Cancer cells change their shape and migration modes more often, says research

Recent research from the Oregon State University shows how malignant cells change their shape and migration techniques to attack various tissues.

Cancer cell migration. Image Credit: Bo Sun, Oregon State University.

The observations are a major step forward in comprehending and preventing cancer metastasis—the internal spreading of the disease responsible for 95% of all cancer deaths. The results have been published in the Scientific Reports journal.

Through billions of years of evolution, cells have learned a number of distinct ways to migrate. In normal development and health-maintaining physiological processes such as wound healing, specific migration programs are executed when required. In the case of a tumor, however, those migration programs are leveraged by cancer cells to sustain their invasion into tissue.”

Bo Sun, Biophysicist, Oregon State University

According to Sun, who headed the research, how well a cancer cell changes shape and switches migration modes plays a vital role in cancer.

Sun further states, “Many cancer therapies that target a particular way a cell moves can fail to stop tumor metastasis in large part because cells switch to another available migration program.”

Sun and associates from the OSU colleges of Science and Engineering employed a kind of artificial intelligence called Computer vision to track a cell’s migration program depending on its shape. Computer vision takes in information from video, digital photos, and other visual inputs.

The researchers examined a line of highly invasive breast cancer cells generally employed in medical research—MDA-MB-23. Sun compares the cell shape analysis to identify if a swimmer is performing the breaststroke, backstroke, or butterfly stroke depending on the movements or the position in which swimmers put their body.

Cell shape is determined by cell function, and loss of characteristic shape is associated with functional abnormality. That’s why shape characterization has been an important tool for diagnosis in cancer as well as in other conditions such as red blood cell disease or neurological disorders.”

Bo Sun, Biophysicist, Oregon State University

The observations reveal that cancer cells shift their travel modes more often than considered earlier.

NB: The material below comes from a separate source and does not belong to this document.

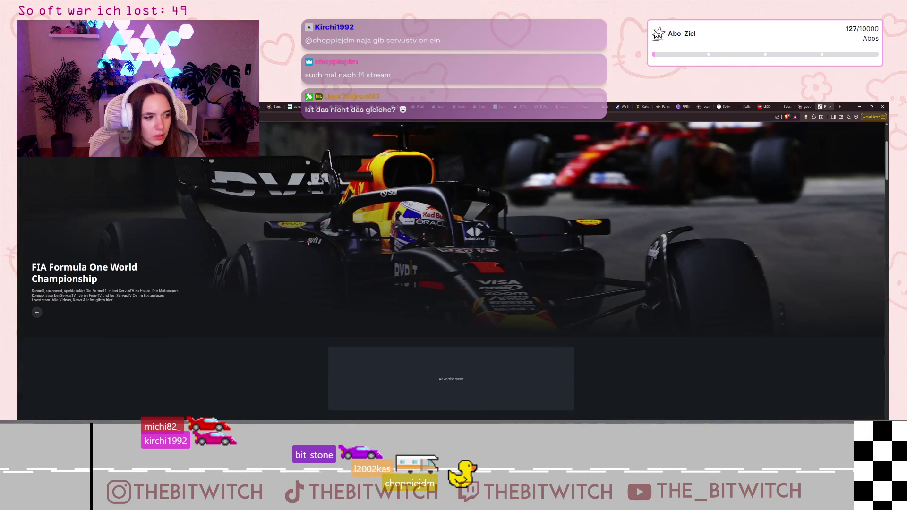
scroll(308, 250, down, 5)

Sun also adds, “While the constant switching, we saw in the breast cancer cells we studied doesn’t necessarily maximize their speed in a particular type of tissue, it allows for the cells to invade heterogeneous tissue environments.”

According to the researchers at the time of metastasis, a moving cancer cell has to migrate through an extracellular matrix (ECM) having clear and varying mechanical properties.

The ECM is the non-cellular part of organs and tissues. It functions as a scaffold and has various biologically active molecules that carry out a range of vital biomechanical and biochemical jobs.

The researchers employed machine learning and visualization techniques that revealed that a cell’s shape changes are controlled by the molecular control hub—Rho/ROCK-signaling—that a cell employs to sense its physical environment and produce the force necessary for motion.

The researchers employed a model representing two mechanically separate layers of extracellular matrix and revealed that the cells slowly shifted their shape and movement program as they approached and crossed the interface of the layers. This indicates that these transitions are vital for cancer cell metastasis, which necessitates the navigation of non-uniform ECM.

The way a cell’s form changes—its morphodynamics—is a crucial factor in determining its invasive potential and to our knowledge, this has largely gone unstudied.”

Bo Sun, Biophysicist, Oregon State University

Sun concludes by saying, “The morphodynamics of migrating cancer cells are shaping up to be a powerful tool for inspecting the internal state and microenvironment of the cells. Future research is needed to decode the morphodynamics into a rich and understandable body language of cells, and to affect morphodynamics as a means of controlling what the cells are doing.”